→ **Work item**
Reproduce every record below exactly as written, leaving out any pictures.

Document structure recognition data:

-- Opening Marker --

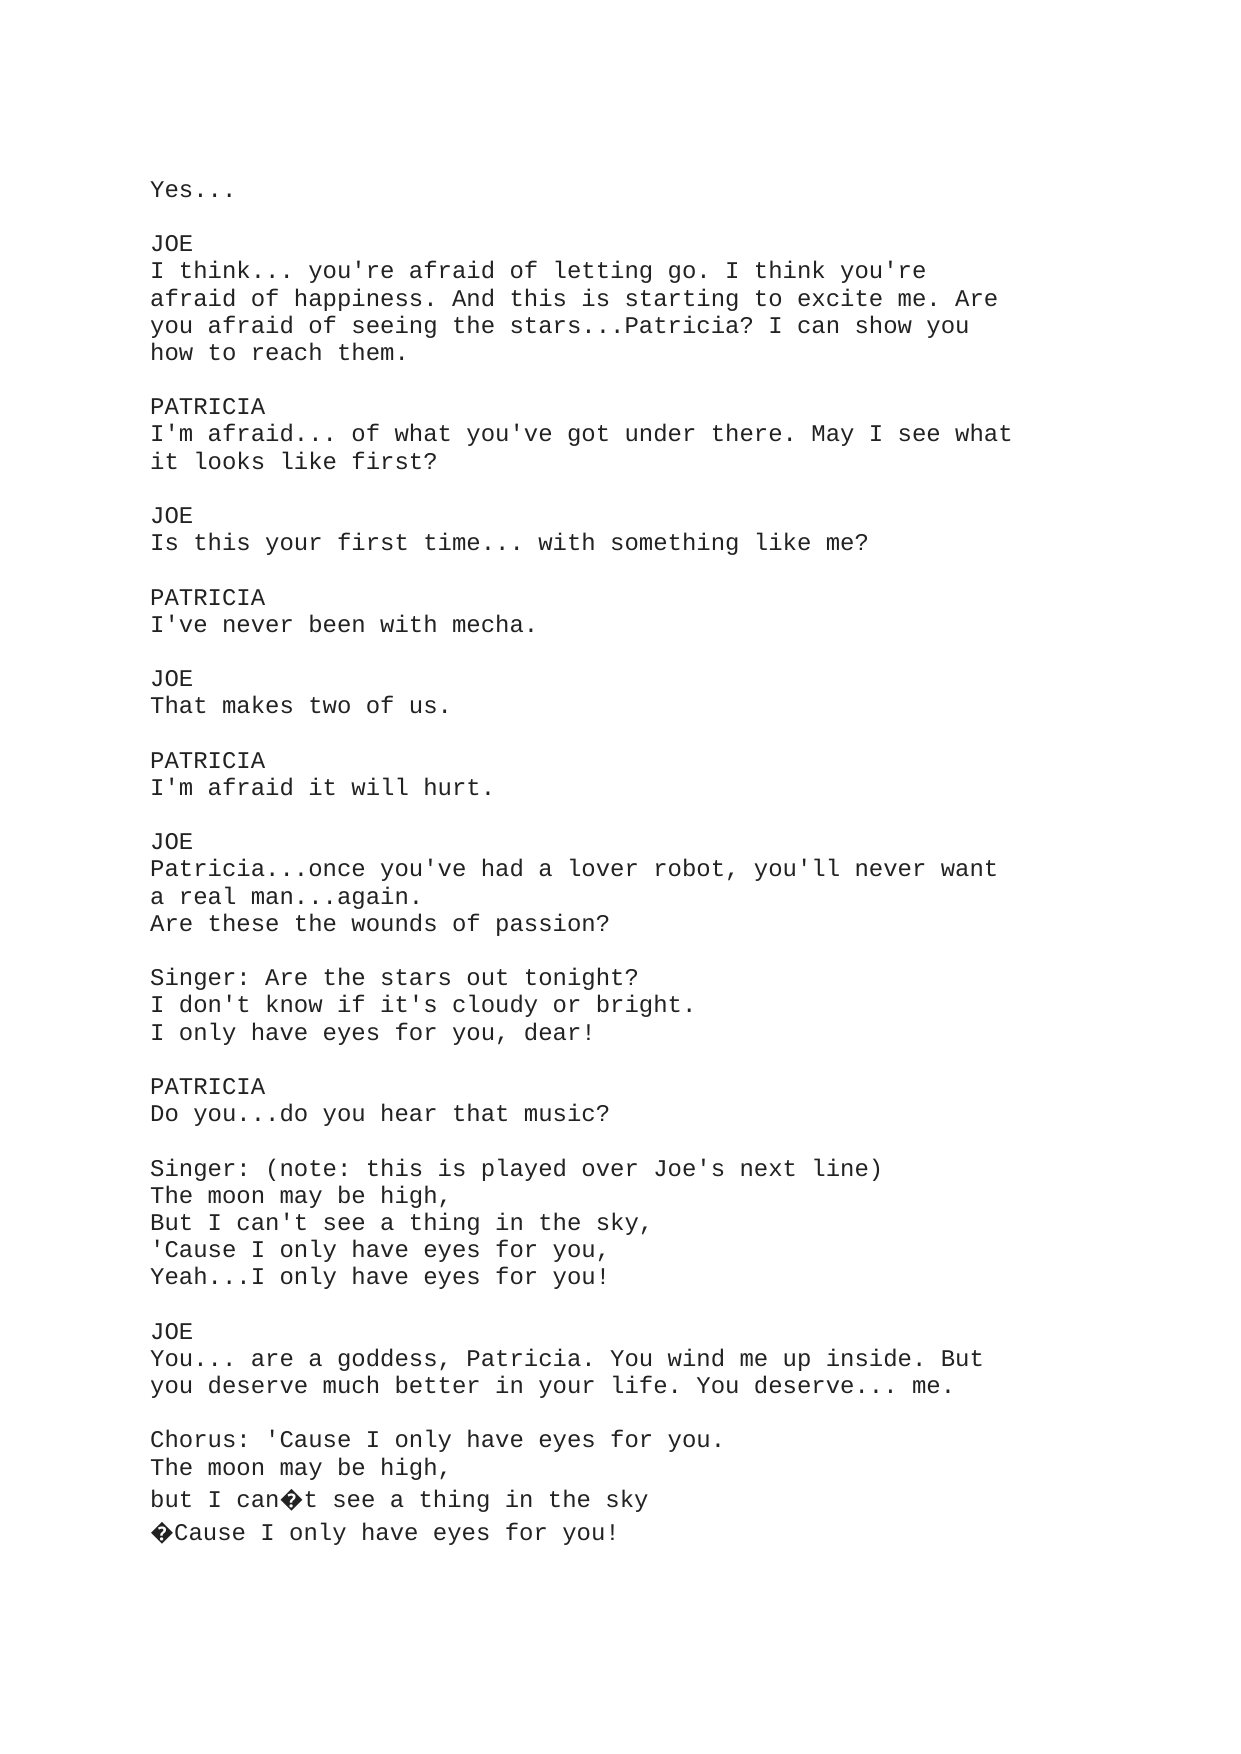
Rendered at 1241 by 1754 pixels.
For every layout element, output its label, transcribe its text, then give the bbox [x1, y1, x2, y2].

text afraid of happiness. And this is starting to excite me. Are [150, 286, 1090, 313]
text 'Cause I only have eyes for you, [150, 1237, 1090, 1265]
text PATRICIA [150, 585, 1090, 612]
text JOE [150, 830, 1090, 857]
text Are these the wounds of passion? [150, 911, 1090, 938]
text I think... you're afraid of letting go. I think you're [150, 259, 1090, 286]
text you afraid of seeing the stars...Patricia? I can show you [150, 313, 1090, 340]
text I don't know if it's cloudy or bright. [150, 993, 1090, 1020]
text but I can�t see a thing in the sky [150, 1482, 1090, 1515]
text Yes... [150, 177, 1090, 204]
text That makes two of us. [150, 694, 1090, 721]
text Patricia...once you've had a lover robot, you'll never want [150, 857, 1090, 884]
text JOE [150, 1319, 1090, 1346]
text You... are a goddess, Patricia. You wind me up inside. But [150, 1346, 1090, 1373]
text JOE [150, 667, 1090, 694]
text The moon may be high, [150, 1183, 1090, 1210]
text I only have eyes for you, dear! [150, 1020, 1090, 1047]
text JOE [150, 232, 1090, 259]
text �Cause I only have eyes for you! [150, 1515, 1090, 1548]
text you deserve much better in your life. You deserve... me. [150, 1373, 1090, 1401]
text it looks like first? [150, 449, 1090, 476]
text Yeah...I only have eyes for you! [150, 1265, 1090, 1292]
text JOE [150, 503, 1090, 531]
text Singer: (note: this is played over Joe's next line) [150, 1156, 1090, 1183]
text how to reach them. [150, 340, 1090, 367]
text I'm afraid it will hurt. [150, 775, 1090, 802]
text PATRICIA [150, 1074, 1090, 1102]
text a real man...again. [150, 884, 1090, 911]
text The moon may be high, [150, 1455, 1090, 1482]
text Chorus: 'Cause I only have eyes for you. [150, 1428, 1090, 1455]
text Do you...do you hear that music? [150, 1102, 1090, 1129]
text I've never been with mecha. [150, 612, 1090, 639]
text Singer: Are the stars out tonight? [150, 966, 1090, 993]
text I'm afraid... of what you've got under there. May I see what [150, 422, 1090, 449]
text But I can't see a thing in the sky, [150, 1210, 1090, 1237]
text PATRICIA [150, 748, 1090, 775]
text PATRICIA [150, 395, 1090, 422]
text Is this your first time... with something like me? [150, 531, 1090, 558]
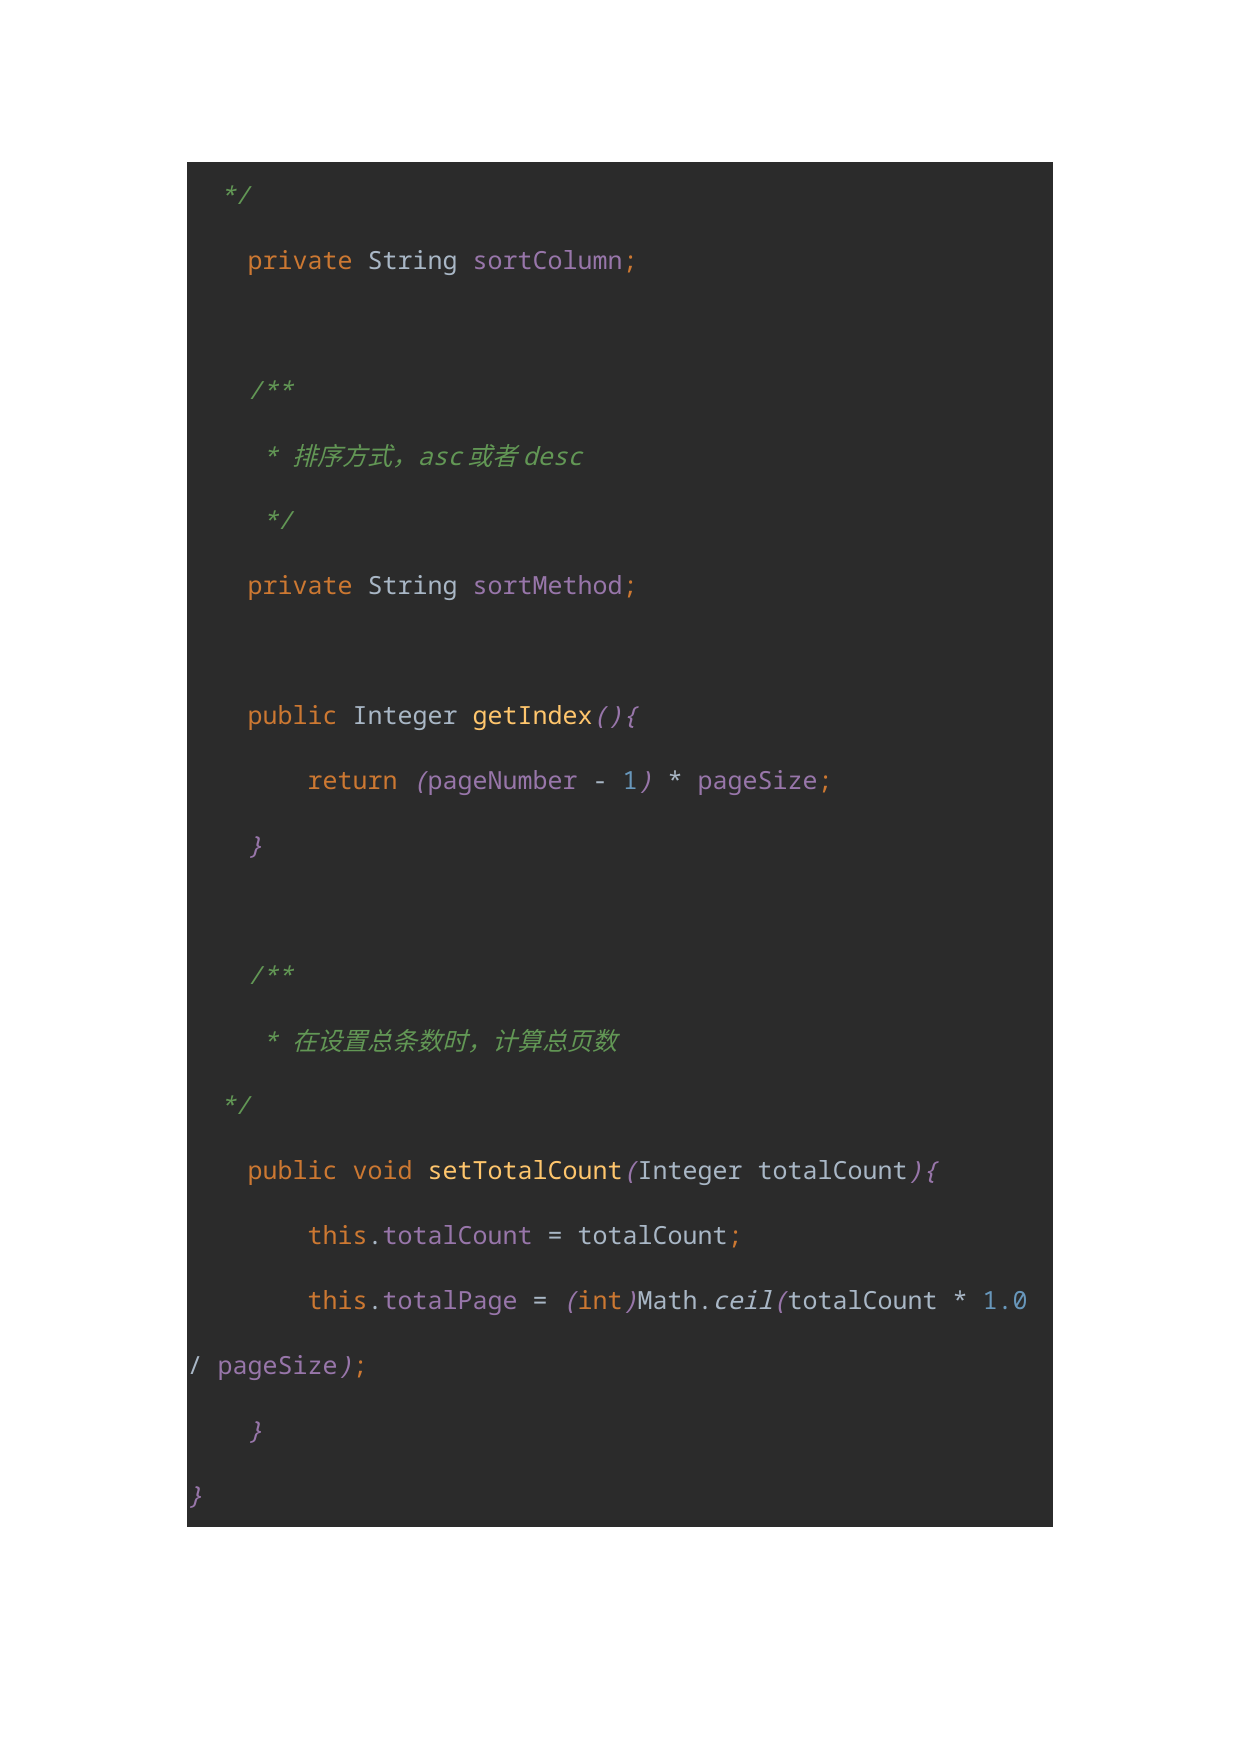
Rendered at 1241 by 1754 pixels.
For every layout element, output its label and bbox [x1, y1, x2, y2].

text [187, 162, 1053, 1527]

-- Closing Marker --

→ **Response to this task**
Rendered at 1241 by 1754 pixels.
For every layout element, output its label, transcribe its text, then give the bbox [x1, y1, x2, y2].

text afraid of happiness. And this is starting to excite me. Are [150, 286, 1090, 313]
text 'Cause I only have eyes for you, [150, 1237, 1090, 1265]
text PATRICIA [150, 585, 1090, 612]
text JOE [150, 830, 1090, 857]
text Are these the wounds of passion? [150, 911, 1090, 938]
text I think... you're afraid of letting go. I think you're [150, 259, 1090, 286]
text you afraid of seeing the stars...Patricia? I can show you [150, 313, 1090, 340]
text I don't know if it's cloudy or bright. [150, 993, 1090, 1020]
text but I can�t see a thing in the sky [150, 1482, 1090, 1515]
text Yes... [150, 177, 1090, 204]
text That makes two of us. [150, 694, 1090, 721]
text Patricia...once you've had a lover robot, you'll never want [150, 857, 1090, 884]
text JOE [150, 1319, 1090, 1346]
text You... are a goddess, Patricia. You wind me up inside. But [150, 1346, 1090, 1373]
text JOE [150, 667, 1090, 694]
text The moon may be high, [150, 1183, 1090, 1210]
text I only have eyes for you, dear! [150, 1020, 1090, 1047]
text JOE [150, 232, 1090, 259]
text �Cause I only have eyes for you! [150, 1515, 1090, 1548]
text you deserve much better in your life. You deserve... me. [150, 1373, 1090, 1401]
text it looks like first? [150, 449, 1090, 476]
text Yeah...I only have eyes for you! [150, 1265, 1090, 1292]
text JOE [150, 503, 1090, 531]
text Singer: (note: this is played over Joe's next line) [150, 1156, 1090, 1183]
text how to reach them. [150, 340, 1090, 367]
text I'm afraid it will hurt. [150, 775, 1090, 802]
text PATRICIA [150, 1074, 1090, 1102]
text a real man...again. [150, 884, 1090, 911]
text The moon may be high, [150, 1455, 1090, 1482]
text Chorus: 'Cause I only have eyes for you. [150, 1428, 1090, 1455]
text Do you...do you hear that music? [150, 1102, 1090, 1129]
text I've never been with mecha. [150, 612, 1090, 639]
text Singer: Are the stars out tonight? [150, 966, 1090, 993]
text I'm afraid... of what you've got under there. May I see what [150, 422, 1090, 449]
text But I can't see a thing in the sky, [150, 1210, 1090, 1237]
text PATRICIA [150, 748, 1090, 775]
text PATRICIA [150, 395, 1090, 422]
text Is this your first time... with something like me? [150, 531, 1090, 558]
Rendered at 1241 by 1754 pixels.
For every layout element, output its label and bbox [x1, y1, x2, y2].

text [187, 162, 1053, 1527]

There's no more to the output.